Farmer Fred had trouble being decisive this month. There are two runner up award winners.
The March Farmer Fred Award Second Runner Up is presented to:
School Has Changed
Originally published on March 6, 2014.
There is history in the old paper that has spent many years in the GriggsDakota attic. These are old report cards from the 1930s. Each student had one report card and it lasted for the whole school year. It was sent home every six weeks, signed by a parent to prove perusal, and returned to school.
Much of Grandpa Sonny's school history was carefully preserved in an old silk stocking box tied shut with a scrap of yarn.
It is surprising all of the things that teachers were encouraged to grade. The list encompasses attitude, capabilities and conduct. The photo above is from a primary report card and the teacher did not fill this page out.
Other report cards grade habits and attitudes including posture and health habits. I am particularly amused by the "Suggestions kindly received." I would enjoy grading that trait in my own children.
Teachers at the time were usually unmarried women. Occasionally the teacher was a man, he could be married and have a family. A teacher was never a married woman.
During this time many rural schools existed in townships. These schools were run by one teacher who taught all the students in grades 1-8.
In the careful cursive writing of an unknown teacher, there is hand written poem.
It is a declamation. Declamations were memorized and performed by individual students in county contests. It is written in ink. There is no author on the page. It is probably copied from a magazine or possibly a book. The teacher's carefully executed cursive words are still clear on the fragile paper.
Grandpa Sonny can still recite some of the lines from the poem.
Our attitudes have changed regarding children, teachers, and education. The declamation is a good example of that.
A Boy's Choice
I'd rather take a w'ippin' than a scoldin' any day,
'Cuz a w'ippin' makes you tingle, but you go right out an' play.

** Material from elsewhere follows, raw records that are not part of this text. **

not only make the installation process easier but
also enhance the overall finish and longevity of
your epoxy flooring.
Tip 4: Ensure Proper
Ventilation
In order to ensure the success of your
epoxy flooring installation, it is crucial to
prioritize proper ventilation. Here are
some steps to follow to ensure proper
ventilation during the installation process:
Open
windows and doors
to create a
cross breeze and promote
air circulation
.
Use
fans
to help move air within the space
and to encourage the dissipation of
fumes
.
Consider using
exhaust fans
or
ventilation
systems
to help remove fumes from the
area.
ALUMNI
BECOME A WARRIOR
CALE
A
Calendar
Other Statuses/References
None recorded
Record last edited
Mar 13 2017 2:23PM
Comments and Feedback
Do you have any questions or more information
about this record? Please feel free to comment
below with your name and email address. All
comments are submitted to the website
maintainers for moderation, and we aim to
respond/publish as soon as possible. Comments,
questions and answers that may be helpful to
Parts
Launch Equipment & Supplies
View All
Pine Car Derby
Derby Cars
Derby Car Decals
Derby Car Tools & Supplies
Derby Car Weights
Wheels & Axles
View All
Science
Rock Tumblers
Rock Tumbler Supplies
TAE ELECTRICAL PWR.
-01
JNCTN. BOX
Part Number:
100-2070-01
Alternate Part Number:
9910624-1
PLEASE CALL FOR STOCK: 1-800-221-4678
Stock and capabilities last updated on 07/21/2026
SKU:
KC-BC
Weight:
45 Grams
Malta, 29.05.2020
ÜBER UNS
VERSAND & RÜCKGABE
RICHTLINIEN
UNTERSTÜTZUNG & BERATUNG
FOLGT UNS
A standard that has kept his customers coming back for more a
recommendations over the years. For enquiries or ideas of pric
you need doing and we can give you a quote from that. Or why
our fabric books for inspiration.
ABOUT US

An' after w'ile you're over it an' 'en at dinner, w'y,
Your mother's awful sorry and she brings a piece of pie
An' says she hates to do it, cuz it hurts 'er 'ist as bad
As it does anybody w'en she w'ips her little lad.
An' 'en at night she kisses you an' puts you into bed
An' tucks the cover in an' says you'r Momma's turly-head,
An' my. She ist so lovely an' she sits beside of you
'Ist cuz she feels so sorry over what she had to do.
An' 'en she leaves the candle burn an' says for you to call
If you want anything from her, an' you ain't scart at all!
But w'en you get a scoldin' she don't never bring you pie,
Becuz you'll surely break her heart; an' 'en she starts to cry;
An' my, you feel so sorry, an you wisht she wouldn't cuz
It shows you how you've grieved her and how turble bad you wuz.
An' all day long she never smiles; an w'en you go to bed,
She never leaves the candle burn, or calls you turly-head.
An' sometimes, you see big w'ite things a-lookin' at your bed,
'At makes you scart an' pull the covers up above your head.
An' 'en you s'pose how you would feel if Momma wuz to die,
An' by-um-by you feel so bad 'at you 'ist start to cry.
So w'en she looks at you so hurt an talks to you 'at way
I'd ruther take a wippin' 'an a scoldin' any day!